I created the following Dockerfile based on Claude’s response.

# NVIDIA CUDAベースイメージを使用
FROM nvidia/cuda:12.4.0-runtime-ubuntu22.04

# 環境変数の設定
ENV DEBIAN_FRONTEND=noninteractive \
    PYTHONUNBUFFERED=1 \
    HOME=/root

# 作業ディレクトリの設定
WORKDIR /workspace

# 必要なパッケージのインストール
RUN apt-get update && apt-get install -y \
    curl \
    git \
    build-essential \
    ca-certificates \
    wget \
    && rm -rf /var/lib/apt/lists/*

# uvのインストール
RUN curl -LsSf https://astral.sh/uv/install.sh | sh

# Pythonのインストール(フルパス指定で確実に)
RUN /root/.local/bin/uv python install 3.11

# 仮想環境の作成
RUN /root/.local/bin/uv venv /opt/venv --python 3.11

# PATHを一度にまとめて設定(これが重要)
ENV PATH="/opt/venv/bin:/root/.local/bin:/usr/local/nvidia/bin:/usr/local/cuda/bin:/usr/local/sbin:/usr/local/bin:/usr/sbin:/usr/bin:/sbin:/bin" \
    VIRTUAL_ENV="/opt/venv"

# インストール確認
RUN uv --version && python --version

# PyTorchとその依存関係をインストール
RUN uv pip install torch torchvision torchaudio --index-url https://download.pytorch.org/whl/cu124

# よく使うライブラリもインストール
RUN uv pip install \
    numpy \
    pandas \
    matplotlib \
    jupyter \
    ipython \
    tqdm \
    scikit-learn \
    scipy \
    seaborn \
    plotly

# Jupyter Notebookのポートを公開
EXPOSE 8888

# .bashrcに仮想環境のアクティベートを追加
RUN echo 'source /opt/venv/bin/activate' >> /root/.bashrc

CMD ["/bin/bash"]

Build the Container

Run the following in the directory containing the Dockerfile to create a Docker container.

sudo docker build -t pytorch-uv ./

Start the Container

Use the following command to start the built container. This is set up as a shell process.

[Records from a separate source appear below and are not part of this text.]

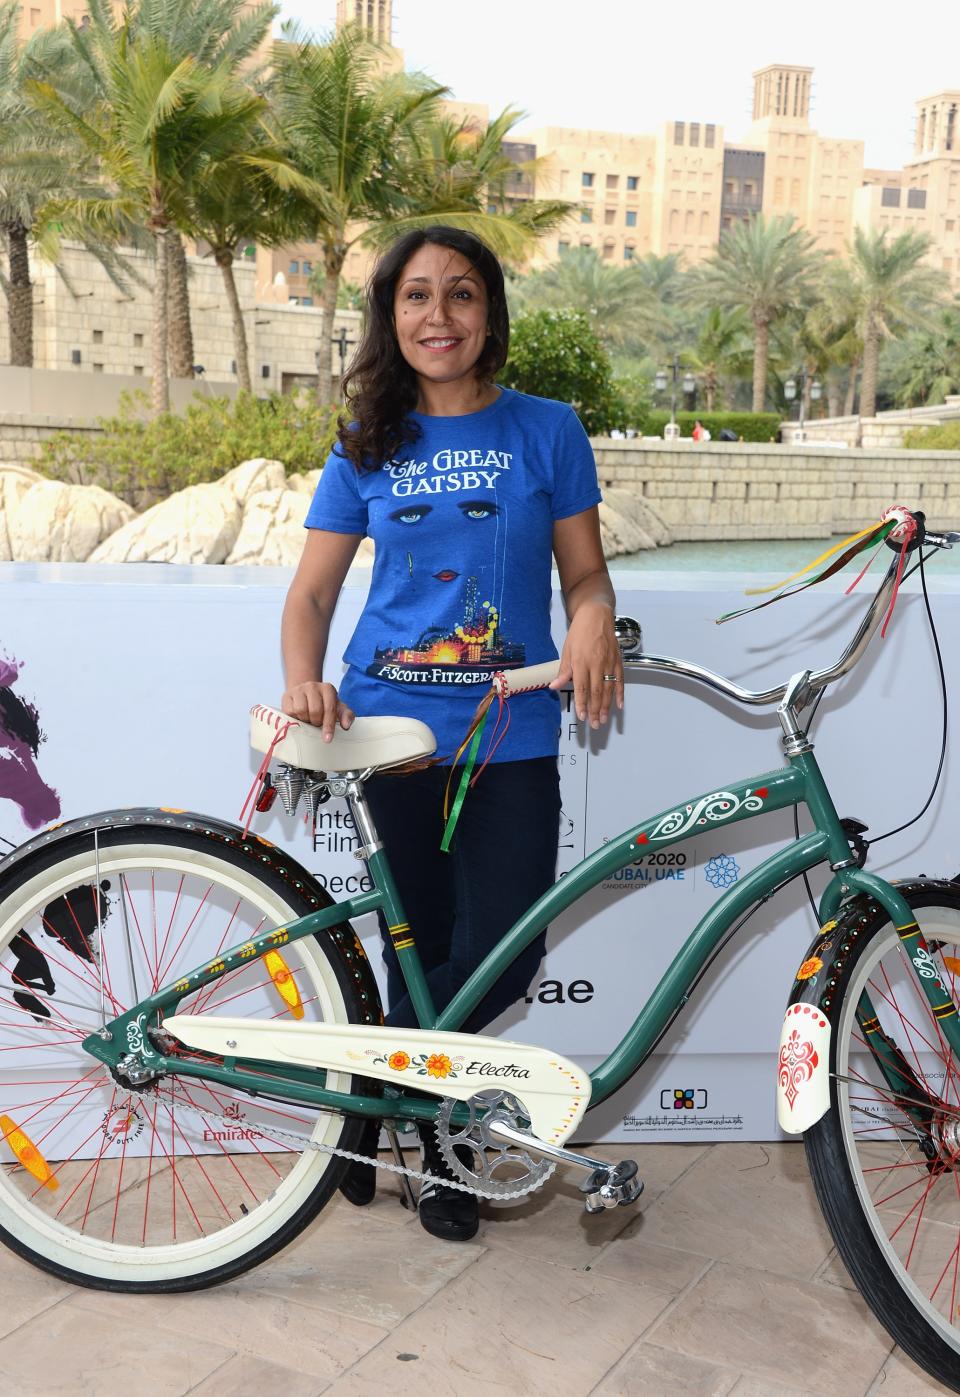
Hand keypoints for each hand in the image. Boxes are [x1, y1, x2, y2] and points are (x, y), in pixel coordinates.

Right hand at [281, 681, 354, 742]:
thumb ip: (346, 716)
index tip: (327, 738)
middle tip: (316, 723)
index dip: (329, 725)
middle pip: (315, 711)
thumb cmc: (323, 704)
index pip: (329, 708)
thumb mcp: (337, 708)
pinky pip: (289, 711)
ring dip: (305, 720)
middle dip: (316, 722)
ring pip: (301, 710)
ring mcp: (298, 690)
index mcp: (328, 689)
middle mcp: (313, 686)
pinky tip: (299, 716)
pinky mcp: (287, 696)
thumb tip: (346, 725)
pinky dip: (295, 718)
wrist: (305, 695)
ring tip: (308, 719)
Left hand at [549, 602, 622, 728]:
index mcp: (581, 661)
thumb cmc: (579, 631)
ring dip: (606, 706)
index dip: (582, 704)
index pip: (582, 688)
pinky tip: (619, 705)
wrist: (596, 615)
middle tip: (594, 724)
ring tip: (604, 719)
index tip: (582, 716)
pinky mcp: (618, 660)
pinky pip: (620, 680)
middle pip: (596, 692)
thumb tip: (554, 686)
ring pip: (609, 689)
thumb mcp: (567, 650)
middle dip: (595, 710)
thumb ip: (563, 671)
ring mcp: (609, 662)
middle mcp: (596, 663)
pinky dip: (620, 693)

Please modify NB_DIR according to your specific environment.

export NB_DIR=/mnt/nfs2
export CUDA_VISIBLE_DEVICES=0
sudo docker run --gpus all -it --rm  -v ${NB_DIR}:/workspace -p 8888:8888 pytorch-uv:latest

Client Side

Prerequisites for client-side work: VS Code is already installed, and an SSH connection to the server is established.

Install VS Code Extensions

Install the following extensions in VS Code:

  • Remote-SSH
  • Docker
  • Dev Containers

Configuring the SSH Connection

Launch VS Code and configure the SSH connection (in ~/.ssh/config) using the following steps:

  1. Open the Command Palette (Cmd+Shift+p)
  2. Select Remote-SSH: Connect to Host…
  3. Choose Configure SSH Hosts… to edit ~/.ssh/config
Host host-name
    HostName IP-address
    User user-name
    IdentityFile ~/.ssh/id_rsa
    Port 22
    ForwardAgent yes

Please adjust the host-name, IP-address, and user-name sections according to your own environment.

Connecting to the Host

Connect to the host in VS Code using the following steps:

  1. In the Command Palette, select Remote-SSH: Connect to Host…
  2. Select the host-name configured above
  3. When prompted for a password during the SSH connection attempt, enter the password
  4. A new VS Code window will open

Connecting to a Container

  1. In the Command Palette, select Dev Containers: Attach Running Container…
  2. Select the desired running container
  3. A new VS Code window opens, connecting you inside the container

Checking/Changing Python Version

If the Python built in your Dockerfile isn’t being used (this is where I got stuck), follow these steps to use the container’s Python:

  1. Click the Python version indicator in the bottom-right corner of VS Code
  2. Select /opt/venv/bin/python

Summary

I set up a Python development environment with Claude as my assistant. Instead of searching online, whenever an error occurred, I simply described the situation accurately to Claude, and it provided solutions, making the setup relatively straightforward.

Next, I’ll use this development environment to run the PINN project I was working on around this time last year.